07-05-2018 09:04 AM
hi,I am woking on kudu and oracle. I have more than 5 million records and i have been asked to read them from oracle and write into kudu table.what i did was,one way i did a ojdbc connection,got the records from oracle and insert into kudu table using partial row and insert menthod. i just want to know if i could do bulk inserts to avoid more time on writes
07-05-2018 10:18 AM
if i do the writes as per the program given in https://github.com/cloudera/kudu-examples/tree/master/java/java-sample/src/main/java/org/kududb/exam...
it takes an hour to insert the data in kudu table.

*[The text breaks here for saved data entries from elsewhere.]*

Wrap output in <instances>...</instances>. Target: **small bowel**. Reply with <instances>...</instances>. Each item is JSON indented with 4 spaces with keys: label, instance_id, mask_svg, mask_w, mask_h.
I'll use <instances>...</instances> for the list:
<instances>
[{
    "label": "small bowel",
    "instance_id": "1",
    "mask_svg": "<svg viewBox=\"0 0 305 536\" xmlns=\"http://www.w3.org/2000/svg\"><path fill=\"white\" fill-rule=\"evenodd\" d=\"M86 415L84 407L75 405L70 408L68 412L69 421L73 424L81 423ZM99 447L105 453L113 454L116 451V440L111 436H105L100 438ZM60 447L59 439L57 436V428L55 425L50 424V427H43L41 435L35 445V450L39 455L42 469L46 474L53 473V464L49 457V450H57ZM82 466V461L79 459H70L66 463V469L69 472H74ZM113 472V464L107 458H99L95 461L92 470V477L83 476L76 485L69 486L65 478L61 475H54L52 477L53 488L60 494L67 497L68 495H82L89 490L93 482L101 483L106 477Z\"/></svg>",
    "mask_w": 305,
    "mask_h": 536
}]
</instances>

How can i insert the records in lesser time
07-05-2018 03:27 PM
One option is to export to Parquet on HDFS using Sqoop, then use Impala to CREATE TABLE AS SELECT * FROM your parquet table into your Kudu table.
Unfortunately Sqoop does not have support for Kudu at this time.
07-10-2018 03:00 PM
Are you sure the bottleneck is Kudu? Maybe the bottleneck is reading from Oracle?
Using the Kudu AUTO_FLUSH_BACKGROUND mode should give pretty fast throughput when writing. See https://kudu.apache.org/apidocs/org/apache/kudu/client/SessionConfiguration.FlushMode.html
You can also try increasing the KuduSession.setMutationBufferSpace() value, also consider your partitioning scheme.
If you want more parallelism you can also consider scanning different ranges in Oracle with different processes or threads on the same or different client machine and perform more parallelized writes to Kudu.